I am so lucky to be sharing in these final days of Xena's childhood. She draws, writes, fixes up the doll house, bounds down the steps morning, noon and night, is always eager to go for a walk and doesn't ever say, “ I'm ugly.” “I'm fat.” “I’m bored.”  Or, “There's nothing to do.”

She loves horses and dogs and cartoons and that sticky sweet Rice Krispies cereal that sticks in your teeth and fireballs and freeze pops and sitting on the couch and being told stories and telling stories and swimming any time, day or night. She actually likes the adults she's with and the adults she's left behind and is seemingly unaware of how little we know and how out of step we really are.

And you watch her and you think- you are deluded into believing - that because of all this, because of her spirit and her shining innocence, that Xena knows nothing of the world.

But she does.

What the world has taught this very idealistic, incredibly sweet little girl is that more often than not people cheat on their spouses. Fathers who used to read to their children every night, one day leave and no matter how much they say they love their children, they end up loving someone else more.

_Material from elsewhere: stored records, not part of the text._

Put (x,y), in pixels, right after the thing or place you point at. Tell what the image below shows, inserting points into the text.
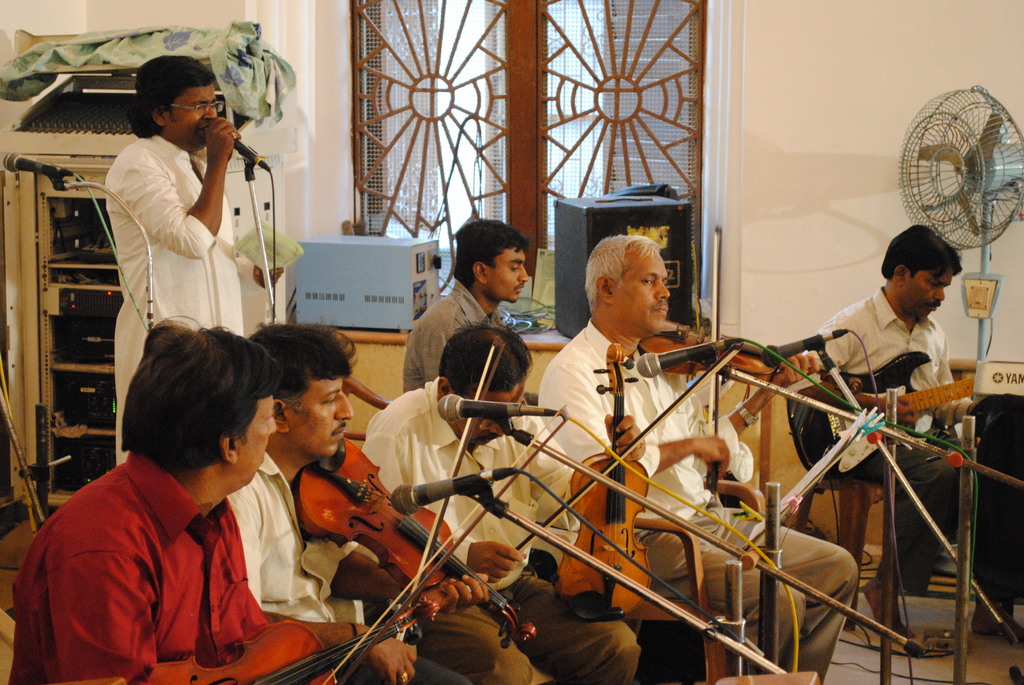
This picture is taken in the room (871,540), There are some sitting on the chairs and they are holding some music instruments (389,501) and there are some microphone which are in black color, In the background (170,223) there is a man (122,247) standing and he is singing in the microphone (247,156) and there is a wall (769,117) which is in white color and there is a window (519,92) in brown color.
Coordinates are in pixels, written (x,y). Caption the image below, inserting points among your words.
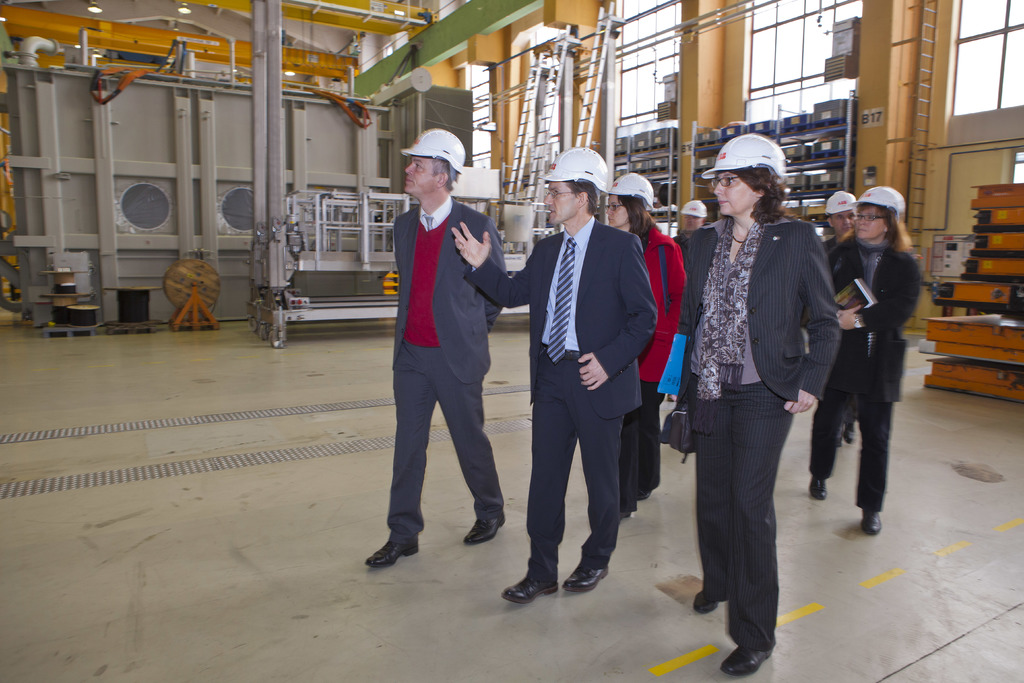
In this image I can see a group of people (616,404) are standing and wearing white color helmets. Some of them are wearing coats (468,359). In the background (98,160) I can see metal objects (345,187), ladders (592,62) and some other objects (194,295). I can also see windows (982,60) over here.
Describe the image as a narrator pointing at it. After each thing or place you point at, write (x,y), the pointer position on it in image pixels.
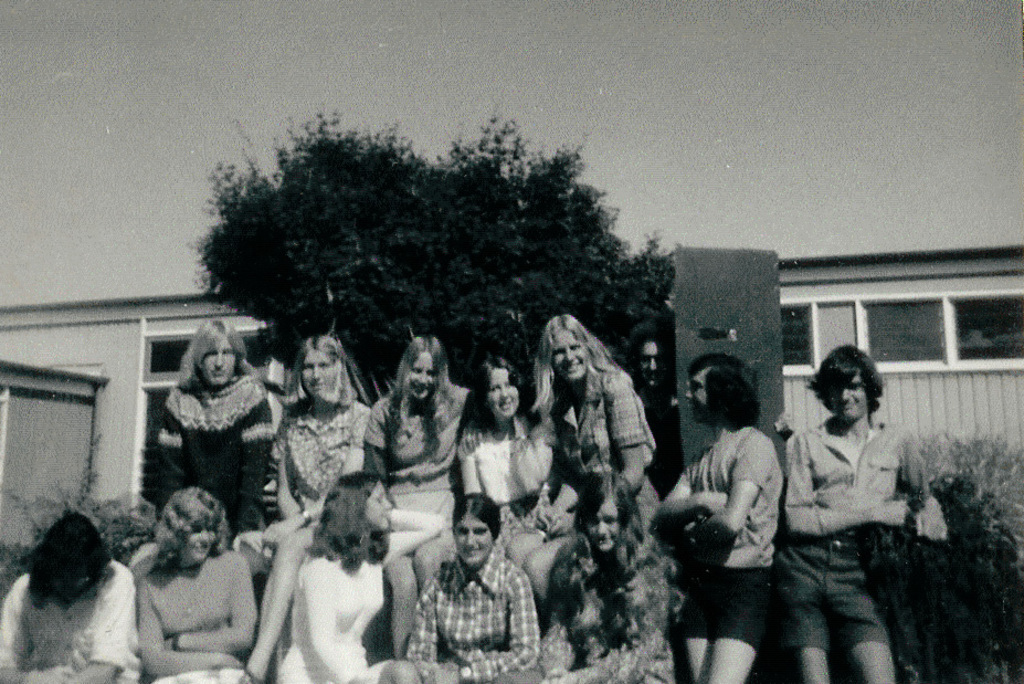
In the image we can see there are women (438,498) sitting and there are two men (803,501) standing. Behind there are trees (547,295) and there is a building (970,347). There is a clear sky (268,61).
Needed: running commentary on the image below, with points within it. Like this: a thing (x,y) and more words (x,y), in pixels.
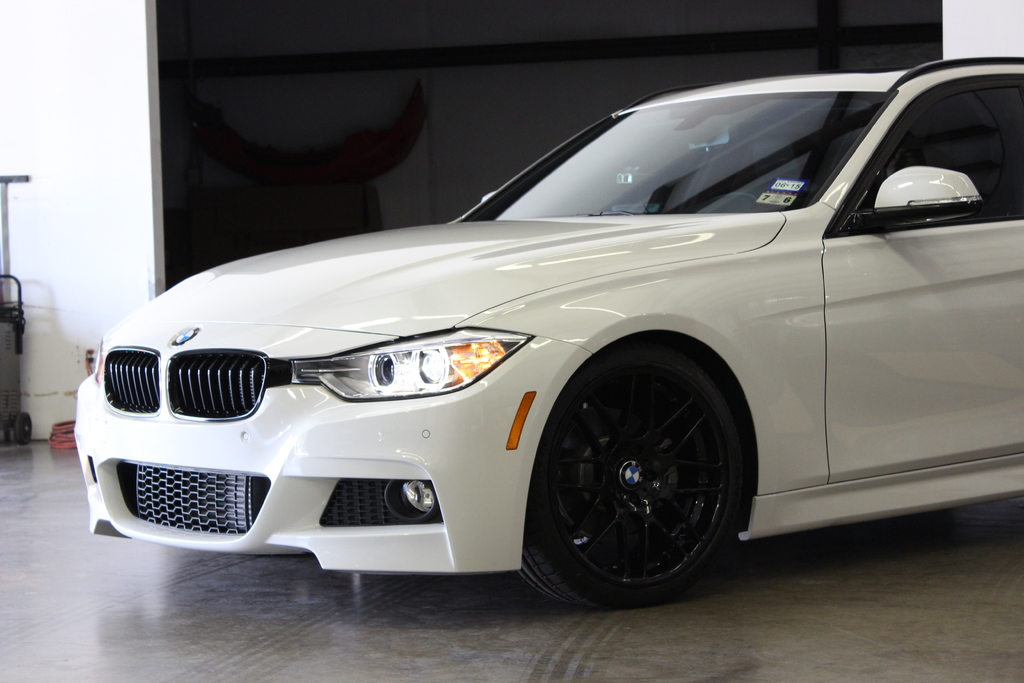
In this picture there is a white car (628,284). At the back (279,6) it looks like a mirror (403,71) and there is a wall (143,160). On the left side of the image (27,315) there is an object (14,426) and there it looks like a pipe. At the bottom (64,457) there is a floor (545,633).
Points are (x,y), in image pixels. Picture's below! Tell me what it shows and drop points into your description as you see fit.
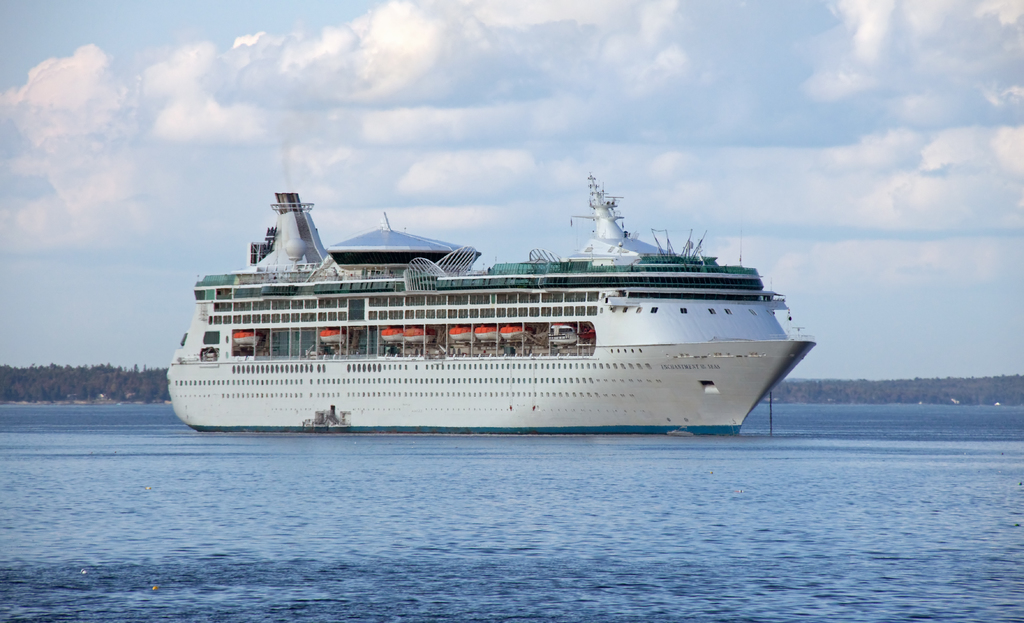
In this image in the middle (558,278) there is a boat (530,291). At the bottom (436,520) there are waves (399,564) and water (450,567). In the background (997,311) there are trees (51,389), sky (253,177) and clouds (114,84).
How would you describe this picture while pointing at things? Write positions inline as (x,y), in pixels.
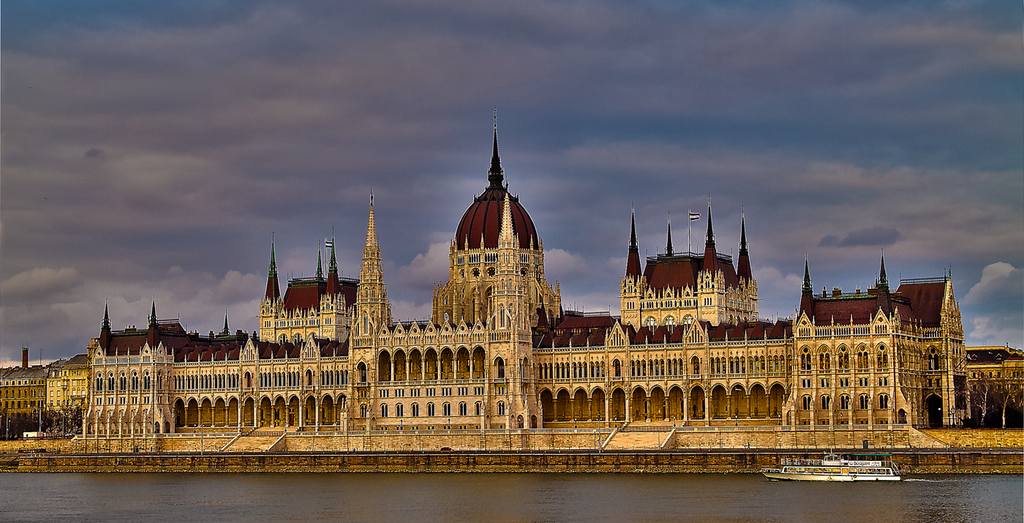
Sky (488,119) is cloudy. Ship (889,476) is floating on water (440,491). Buildings (504,340) with windows (136,386). Beside this buildings (760,397) there are trees (63,409).
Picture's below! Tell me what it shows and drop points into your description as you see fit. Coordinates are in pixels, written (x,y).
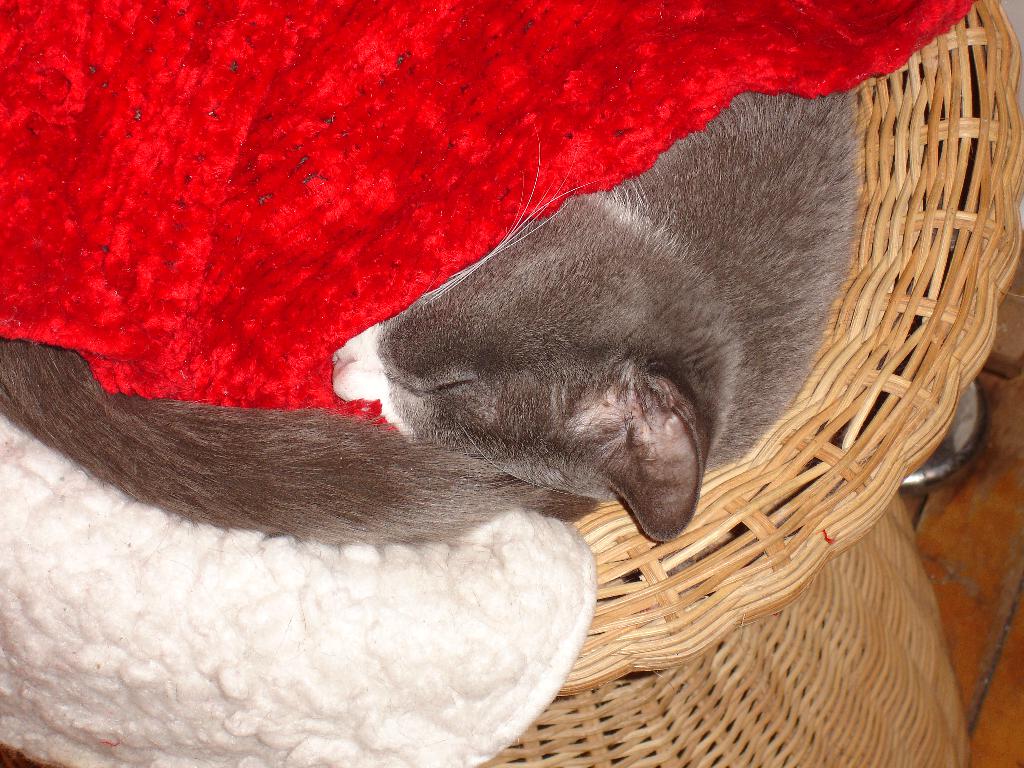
In this image, we can see a cat (519,459) is sleeping in the basket (899,266). Here we can see white and red clothes (206,565). On the right side of the image (982,498), we can see silver color object (941,473) and wooden surface (956,565).
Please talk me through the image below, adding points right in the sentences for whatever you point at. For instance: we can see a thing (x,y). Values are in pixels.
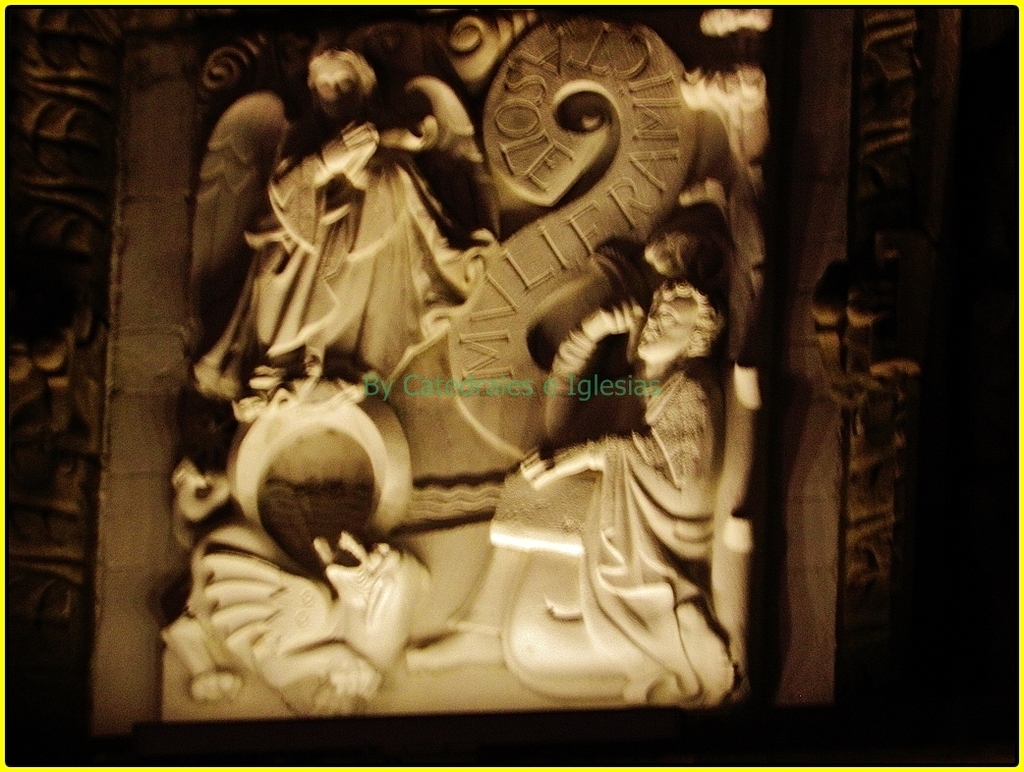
In this image we can see sculptures (424,581). There is some text (645,394) at the center of the image (483,377).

And then the kids have to move to another house or another town and switch schools and make new friends or the mother has to get a job and then no one has any money and that's just the way it is.

You cannot count on fathers to stick around is the theme.

Xena tells me this in bits and pieces and not in these words. She tells me the life stories of all of her friends and the common thread is this. “Do you ever worry that your parents will get a divorce?”  I ask her and she says, “No. Not really.” But how can she not?

When we sit and watch television, and we don't very often, mostly we stick to Disney films and home movies, but the few times we have turned into regular programming, there's been the inevitable infidelity. When we saw “The Horse Whisperer,” a beautiful movie, what do you know, there was the injured child's mother, indifferent to her husband while falling for some other man.

And Xena didn't flinch.

When we watch the news, it's the same thing. President Clinton/ Monica Lewinsky and all the talk that goes with this pair.

Xena understands.

A friend with teenage children says all 12-year-olds are like this. It's just the way it is. They know things we never dreamed about at their age.

I see this child's reluctance to grow up. I see her looking around and looking ahead and wanting to go back and hanging back so she can hang on to what she knows.

She knows that now is good and that the future frightens her.

Happily ever after was a lie, but so is unhappily ever after, which is the ending that so many of today's kids are starting to believe.